I personally think “drowsy but awake” is a joke played on poor sleep-deprived parents.
A few things that helped us:
Snoo rental ($$$ but worth it)
pacifier (we like the tommee tippee ultralight)
some “gentle” sleep training once your baby gets a little older
Sleep training
I did Alexis Dubief’s sleep club this summer, which is a group-based sleep consultation service (cost a few hundred dollars), and she supported us in working towards independent sleep. What that looked like for us at a few months was putting her down in the snoo awake, swaddled, and holding the pacifier in her mouth while she fell asleep. Yes there was a little crying but not a lot because we were still assisting with rocking and pacifier holding, and I wasn’t ready for full “Cry it out”, but it did get her to sleep in the snoo a little longer.
It’s worth bearing in mind that there is a MASSIVE shift in brain function, hormone production, wake windows, etc that happens between 3-4 months. Before that, they’re like… still forming their nervous system. As far as the animal kingdom is concerned, they’re preemies.

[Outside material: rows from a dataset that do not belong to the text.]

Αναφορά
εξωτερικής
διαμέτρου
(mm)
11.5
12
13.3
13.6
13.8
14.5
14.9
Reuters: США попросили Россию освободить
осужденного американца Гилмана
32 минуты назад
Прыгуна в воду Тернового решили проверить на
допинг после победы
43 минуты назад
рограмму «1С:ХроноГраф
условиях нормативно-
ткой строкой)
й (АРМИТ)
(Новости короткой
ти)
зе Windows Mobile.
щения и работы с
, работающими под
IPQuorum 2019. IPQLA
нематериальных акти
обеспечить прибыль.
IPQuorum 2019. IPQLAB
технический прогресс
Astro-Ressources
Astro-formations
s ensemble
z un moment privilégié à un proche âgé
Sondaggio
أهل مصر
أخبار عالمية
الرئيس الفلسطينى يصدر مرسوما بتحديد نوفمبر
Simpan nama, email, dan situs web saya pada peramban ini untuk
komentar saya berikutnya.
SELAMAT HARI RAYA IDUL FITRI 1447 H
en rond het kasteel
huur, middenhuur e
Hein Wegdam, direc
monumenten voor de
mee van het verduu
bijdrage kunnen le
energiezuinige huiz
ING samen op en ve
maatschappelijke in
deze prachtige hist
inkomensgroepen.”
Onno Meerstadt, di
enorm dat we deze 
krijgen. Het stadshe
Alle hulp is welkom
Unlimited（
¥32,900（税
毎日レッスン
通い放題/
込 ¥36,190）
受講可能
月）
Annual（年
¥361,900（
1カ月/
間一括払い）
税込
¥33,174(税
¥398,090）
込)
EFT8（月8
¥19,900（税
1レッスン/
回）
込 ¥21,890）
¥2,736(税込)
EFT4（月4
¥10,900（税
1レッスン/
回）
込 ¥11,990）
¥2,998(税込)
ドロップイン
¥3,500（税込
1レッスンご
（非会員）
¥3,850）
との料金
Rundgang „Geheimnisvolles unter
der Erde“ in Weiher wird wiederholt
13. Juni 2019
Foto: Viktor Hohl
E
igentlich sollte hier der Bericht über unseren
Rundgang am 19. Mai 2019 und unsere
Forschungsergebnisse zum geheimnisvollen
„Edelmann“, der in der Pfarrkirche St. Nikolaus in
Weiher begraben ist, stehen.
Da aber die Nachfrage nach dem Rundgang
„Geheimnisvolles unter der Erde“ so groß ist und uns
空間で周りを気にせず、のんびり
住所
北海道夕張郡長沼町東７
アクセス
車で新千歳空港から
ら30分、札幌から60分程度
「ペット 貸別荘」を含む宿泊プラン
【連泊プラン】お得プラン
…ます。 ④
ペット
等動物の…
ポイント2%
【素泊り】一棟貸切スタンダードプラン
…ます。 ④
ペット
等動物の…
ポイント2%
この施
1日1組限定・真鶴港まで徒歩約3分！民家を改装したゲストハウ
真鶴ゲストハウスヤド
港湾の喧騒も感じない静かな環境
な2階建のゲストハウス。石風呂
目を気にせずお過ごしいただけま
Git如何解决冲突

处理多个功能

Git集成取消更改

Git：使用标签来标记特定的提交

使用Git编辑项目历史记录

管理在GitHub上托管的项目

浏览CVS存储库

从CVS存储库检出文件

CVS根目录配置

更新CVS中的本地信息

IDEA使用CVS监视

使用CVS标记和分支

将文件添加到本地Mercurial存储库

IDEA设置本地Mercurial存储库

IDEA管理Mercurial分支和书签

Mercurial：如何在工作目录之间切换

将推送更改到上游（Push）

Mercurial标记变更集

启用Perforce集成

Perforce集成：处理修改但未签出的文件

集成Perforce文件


Some kids you can even SEE IT in the way their eye contact and engagement changes. Tonnnns of sleep stuff changes along with this transition, when they go from disorganized womb potato to like… round human baby.
I’ll add to the you are absolutely not ruining your babies long term sleep at this age! My kids are just finally freaking figuring out sleep at 5 and 2 years old. My 5 year old literally woke up every night until a couple months ago. When people asked if she slept through the night I laughed and laughed then cried a bit.
At 5 weeks both my kids mostly took naps on me but eventually we moved to crib naps slowly and they figured it out with some protesting(much less with the younger one). Babies and kids all eventually figure out sleep! Some take longer than others.
My grandma did make me feel better when she told me that my uncle literally never slept through the night. He’s in his 50s still gets up. He was also her 4th kid so when he was like 3 she taught him how to get his own snack and go back to bed.